Bandit Algorithms for Recommendation Systems

j2kun · on June 2, 2014

I've been studying a handful of these bandit algorithms for a while now (with some technical expositions on my own blog [1, 2]), and my PhD advisor has done a lot of work on improving the theoretical guarantees for various settings.

But the more I read about bandit algorithms the more I think they're not enough. In particular, they don't take into account natural things we have in practice: similarities in the structure of the actions, correlations in rewards across rounds, and the ability to precompute without measuring your regret against the results.

There are some new research directions that do each of these, though. People are now starting to impose metrics on the actions so that "closer" actions have more correlated rewards. They have also been doing a lot of work on "contextual bandits" in which every round comes paired with a context (i.e. browser type, information about past searches, etc), and relationships among the contexts can be leveraged. And finally, there is a model of "pure exploration," in which you're given some fixed (but unknown) amount of time to prepare, and the recommender you come up with when that period ends is judged into the future of how it would perform.

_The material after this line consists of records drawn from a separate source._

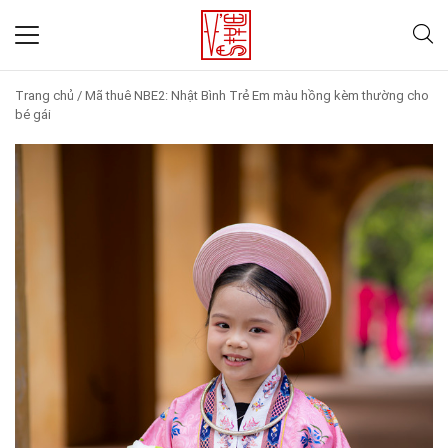
Trang chủ
/
Mã thuê NBE2: Nhật Bình Trẻ Em màu hồng kèm thường cho
bé gái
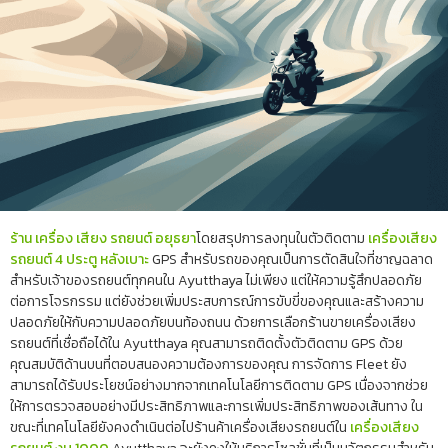
ร้าน เครื่อง เสียง รถยนต์ อยุธยา
โดยสรุปการลงทุนในตัวติดตาม
เครื่องเสียง
รถยนต์ 4 ประตู หลังเบาะ
GPS สำหรับรถของคุณเป็นการตัดสินใจที่ชาญฉลาด
สำหรับเจ้าของรถยนต์ทุกคนใน Ayutthaya ไม่เพียง แต่ให้ความรู้สึกปลอดภัย
ต่อการโจรกรรม แต่ยังช่วยเพิ่มประสบการณ์การขับขี่ของคุณและสร้างความ
ปลอดภัยให้กับความปลอดภัยบนท้องถนน ด้วยการเลือกร้านขายเครื่องเสียง
รถยนต์ที่เชื่อถือได้ใน Ayutthaya คุณสามารถติดตั้งตัวติดตาม GPS ด้วย
คุณสมบัติด้านบนที่ตอบสนองความต้องการของคุณ การจัดการ Fleet ยัง
สามารถได้รับประโยชน์อย่างมากจากเทคโนโลยีการติดตาม GPS เนื่องจากช่วย
ให้การตรวจสอบอย่างมีประสิทธิภาพและการเพิ่มประสิทธิภาพของเส้นทาง ใน
ขณะที่เทคโนโลยียังคงดำเนินต่อไปร้านค้าเครื่องเสียงรถยนต์ใน
เครื่องเสียง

I don't have a lot of intuition about which algorithms/settings are the best for which situations, but if you're interested in this kind of thing you check out the work of John Langford, Peter Auer, Sebastien Bubeck, and the many others in this field.

[1]: http://jeremykun.com/2013/10/28/optimism-in-the-face-of-unce... [2]: http://jeremykun.com/2013/11/08/adversarial-bandits-and-the-...

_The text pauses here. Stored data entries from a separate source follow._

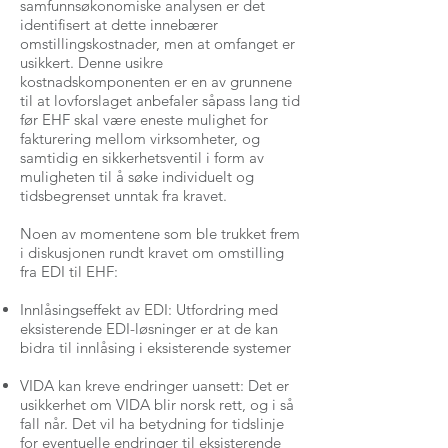
samfunnsøkonomiske analysen er det
identifisert at dette innebærer
omstillingskostnader, men at omfanget er
usikkert. Denne usikre
kostnadskomponenten er en av grunnene
til at lovforslaget anbefaler såpass lang tid
før EHF skal være eneste mulighet for
fakturering mellom virksomheter, og
samtidig en sikkerhetsventil i form av
muligheten til å søke individuelt og
tidsbegrenset unntak fra kravet.
Noen av momentene som ble trukket frem
i diskusjonen rundt kravet om omstilling
fra EDI til EHF:
Innlåsingseffekt av EDI: Utfordring med
eksisterende EDI-løsninger er at de kan
bidra til innlåsing i eksisterende systemer
VIDA kan kreve endringer uansett: Det er
usikkerhet om VIDA blir norsk rett, og i så
fall når. Det vil ha betydning for tidslinje
for eventuelle endringer til eksisterende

sergeyfeldman · on June 2, 2014

Thanks for the comment. The third blog post in this series will discuss linear contextual bandits, for which I used Langford's VW.

It does a huge amount better.

cbsmith · on June 3, 2014

Yeah, in general, the contextual bandit approach seems to be a better strategy.

noelwelsh · on June 2, 2014

No love for Thompson Sampling?

sergeyfeldman · on June 2, 2014

This is blog post 1 out of 3. The second is all about Thompson Sampling, and should be coming out on Friday =)

splitforce · on June 3, 2014

Nice post, Sergey. We've been using Thompson Sampling to deal with delayed feedback, as we're dealing with data coming from mobile applications which are not always connected. The results have been pretty good, here's a breakdown of how it works if you're interested: https://splitforce.com/resources/auto-optimization/

Have you thought about how to deal with changes in environmental factors over relatively longer periods of time? For example, seasonality or changes in popular taste.